While the single sine wave fit provides interesting information, from observing the AMO/PDO information, it seemed clear that there would likely be at least one additional periodic wave in the data. So I added an additional wave and the following chart ensued:
The interesting thing about this fit is that the cycles of both waves are shorter than the singularly combined wave (59.1 years and 58.5 years), and the amplitude of both waves is around 1.5. The combined wave is only 0.13222 because the phases of these two waves at the start of the period are almost perfectly offset (182 degrees apart). The linear trend is still apparent, though just a shade less (0.42 degrees per century). The vertical wave shift is nearly the same as the single wave. Overall least squares fit isn’t remarkably better, at 54.118.
All in all, the waves do seem to do a pretty good job of fitting the curve. In the early 1900s, the wave seemed to ride above the curve a bit and in the last decade or two the wave rides below a bit. So, it’s not perfect. It is possible that a linear curve is not the best approximation to have the sine curve fluctuate around. I may do further tests with other alternatives, such as geometric or exponential approaches.
The extrapolated chart, though, shows a little more severity in projected cooling (the title is wrong – it should read “Double Sin” I would have corrected it except that I need to re-create it and don’t have time at the moment. My apologies for the oversight:
- The shifting of the wave phases over time lead to more fluctuation in the peaks and troughs, which explains why the right hand side of the chart fluctuates more than the left. Since the amplitudes of these waves are 1.5, one can imagine a time centuries from now where there would be astonishing swings in the temperature trends over 50-year periods of time.
- The projected trough in temperature is expected to be June 2030 according to this chart. Average anomalies at that time would be slightly negative. The last half of next century would warm considerably.
- All this fluctuation occurs over a linear trend that is less than a haf-degree Celsius per Century.
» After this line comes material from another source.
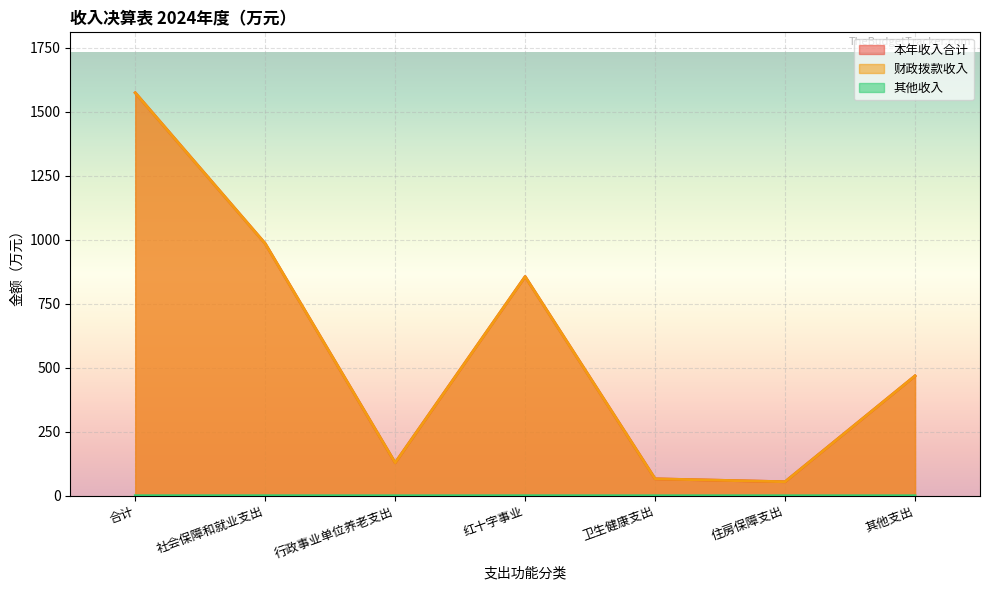

Reading left to right, extract all data points from this chart.

本年收入合计: 合计=1573.2	社会保障和就业支出=984.5	行政事业单位养老支出=128.8	红十字事业=855.8	卫生健康支出=66.1	住房保障支出=54.7	其他支出=468.0
财政拨款收入: 合计=1573.1	社会保障和就业支出=984.4	行政事业单位养老支出=128.8	红十字事业=855.6	卫生健康支出=66.1	住房保障支出=54.7	其他支出=468.0
其他收入: 合计=0.1	社会保障和就业支出=0.1	行政事业单位养老支出=0.0	红十字事业=0.1	卫生健康支出=0.0	住房保障支出=0.0	其他支出=0.0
I didn’t stop there. I tested three waves. However, the results that provide the best fit don’t make a lot of sense. The fit of existing data is certainly impressive, so let’s look at that first:
Adding a third sine wave certainly appears to put our temperature observations spot on with the generated curve. One may feel inclined to get all puffy and declare that the case has been solved.
But looks can be deceiving. The best fit with three waves – a reduction to 45.47 – uses parameters that are not sensible. And this becomes a case study in trying to be “too accurate” with model forecasting.
When the third wave is introduced, I was able to generate a number of “best fit” scenarios all around the same value of 45. One such scenario shows that we will go into dramatic cooling by 2051, and the anomaly will be -2 at that time. The next scenario had a best fit of 46.43, with dramatically different parameters. That model shows no downturn whatever in temperature after the current period, and suggests unabated warming through 2050, where the anomaly will be around 1.
This is common when adding multiple parameters to models. In the quest to get more accurate, you actually introduce so much additional uncertainty that the range of reasonable projections becomes meaningless.
My conclusion is that the best representation using a sine wave analysis is a simpler 2-wave representation.
The conclusions are basically in line with the PDO/AMO analysis, as well. These drive the longer-term cycles about a trend. Whether it is a linear trend or something else is worth looking into. Also, is the trend related to the sun or carbon dioxide, or other things? The cycles still do not explain the overall trend, but they do help explain why the recent linear trends cannot simply be extrapolated into the future.